From the forum thread on removing shell primers below, list every distinct username that appears in a post header.

**Reading passage**
--- --- ---
# Removing shell primers



## yarydoc (Dec 7, 2008)

What is the best way to remove shell primers if you don’t have access to a re loader. I tried to go through the inside with a punch but that doesn’t work. If I put longer tubes in 30/06 shells will the transmission lock up when I have to press it deeper?  Sometimes it seems like the more I read the less I know. Thanks for the help.

Ray


----------



## TexasSteel (Dec 7, 2008)

I have had good luck with an ice pick. I put the handle end of the pic to my work bench, put the open end of the cartridge over the pick end. The tip of the pick will fit in the back side of the primer. I use a small peice of ss tubing and a small hammer on top of the shell to knock the primer out. You are using spent shells ..... right???


----------



## yarydoc (Dec 7, 2008)

Yes I am using spent shells. I tried using a pointed punch from the inside on a board with a small hole in it and it bends the shell and still wont come out. How tight is the primer?


----------



## TexasSteel (Dec 7, 2008)

yarydoc said:


> Yes I am using spent shells. I tried using a pointed punch from the inside on a board with a small hole in it and it bends the shell and still wont come out. How tight is the primer?


pretty tight the point on the ice pick will fit in the small hole in the back of the primer. the casing this way is not in contact with  the bench. a few taps with a hammer on the tubing will knock it out


----------



## hunter-27 (Dec 7, 2008)

I'd find someone who reloads(much easier). Wish I were closer I would do it for you.  It will only take a few minutes to to a bunch of them with the right equipment.  It will also ensure the neck of the casing is perfectly round in the same stroke.  If it did not cost so much to ship, I'd say send em to me and I'd help you out but it would cost to much to be practical so I would look for someone local to help you out.


----------



## CaptG (Dec 7, 2008)
--- --- ---
**Data to examine**
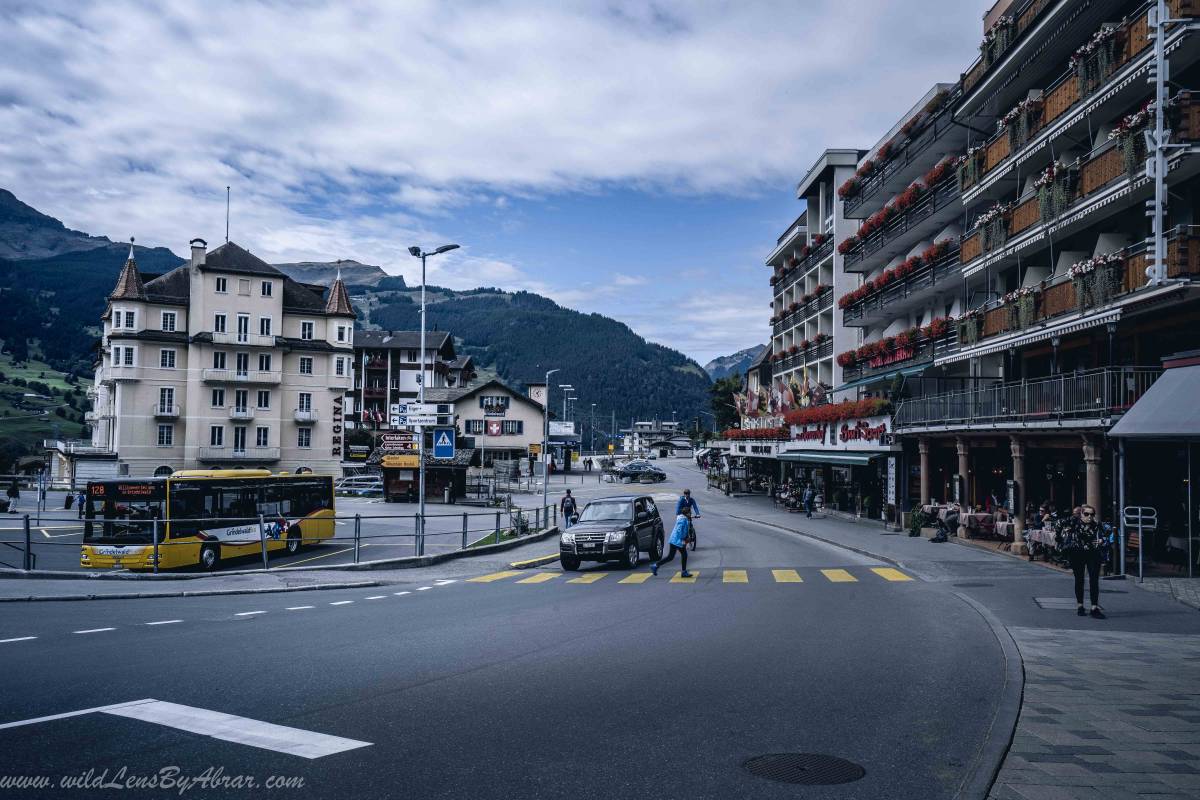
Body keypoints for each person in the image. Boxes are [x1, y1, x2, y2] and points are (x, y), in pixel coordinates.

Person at [1056, 504, 1106, 618]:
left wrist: (1102, 540)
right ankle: (1080, 606)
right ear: (1081, 514)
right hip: (1077, 553)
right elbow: (1058, 524)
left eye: (1092, 514)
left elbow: (1106, 534)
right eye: (1086, 514)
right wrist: (1059, 538)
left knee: (1094, 580)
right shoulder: (1074, 521)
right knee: (1079, 579)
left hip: (1093, 554)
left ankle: (1094, 607)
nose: (1089, 517)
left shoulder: (1097, 524)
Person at [650, 508, 692, 578]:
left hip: (673, 540)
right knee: (684, 555)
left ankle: (655, 566)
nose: (691, 514)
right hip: (677, 541)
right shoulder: (683, 520)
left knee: (670, 557)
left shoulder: (682, 518)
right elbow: (679, 530)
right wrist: (684, 539)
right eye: (690, 513)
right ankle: (684, 572)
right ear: (686, 513)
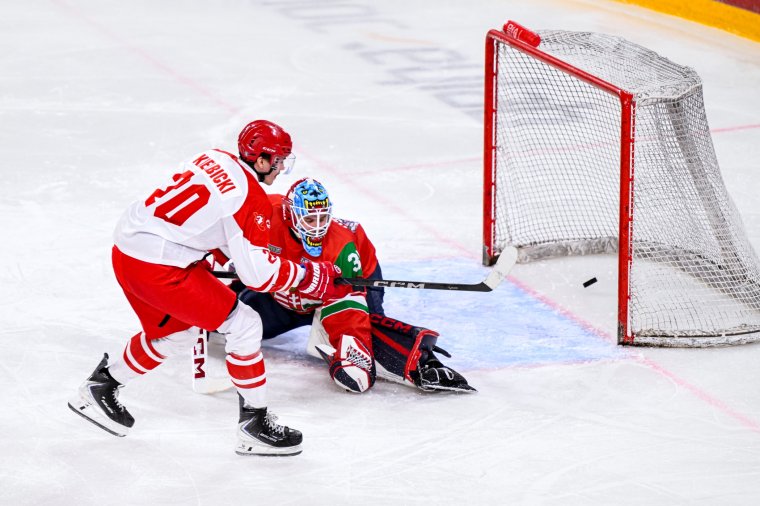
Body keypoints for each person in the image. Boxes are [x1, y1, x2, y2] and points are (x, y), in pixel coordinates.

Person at [68, 120, 345, 457]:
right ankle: (254, 426)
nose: (281, 168)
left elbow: (210, 218)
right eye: (279, 161)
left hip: (128, 252)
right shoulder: (251, 198)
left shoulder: (212, 157)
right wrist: (307, 275)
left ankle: (100, 386)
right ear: (261, 160)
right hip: (160, 268)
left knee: (178, 335)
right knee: (245, 324)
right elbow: (258, 276)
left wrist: (227, 251)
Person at [210, 177, 474, 394]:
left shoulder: (342, 245)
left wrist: (352, 347)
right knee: (238, 321)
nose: (317, 228)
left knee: (368, 328)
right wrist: (223, 262)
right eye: (309, 220)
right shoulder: (268, 213)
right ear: (290, 215)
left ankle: (423, 363)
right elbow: (227, 225)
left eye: (322, 218)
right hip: (284, 296)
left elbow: (348, 305)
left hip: (338, 291)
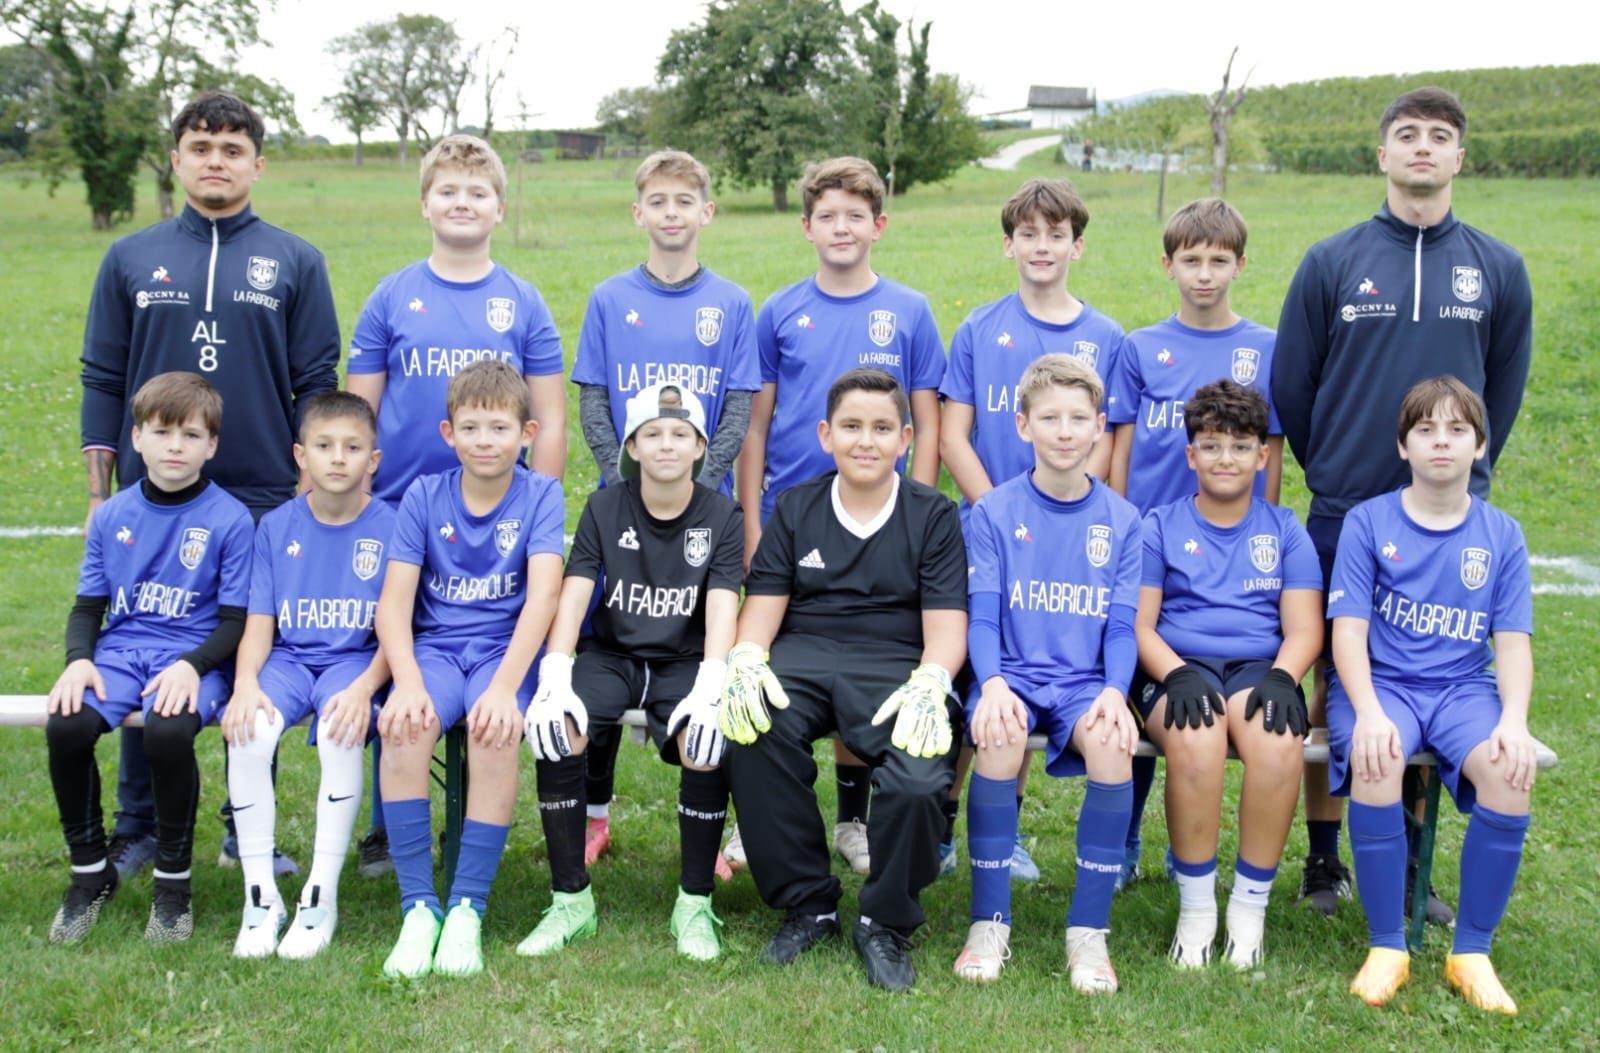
--- --- ---
**Answer space**
yarydoc, TexasSteel, hunter-27, CaptG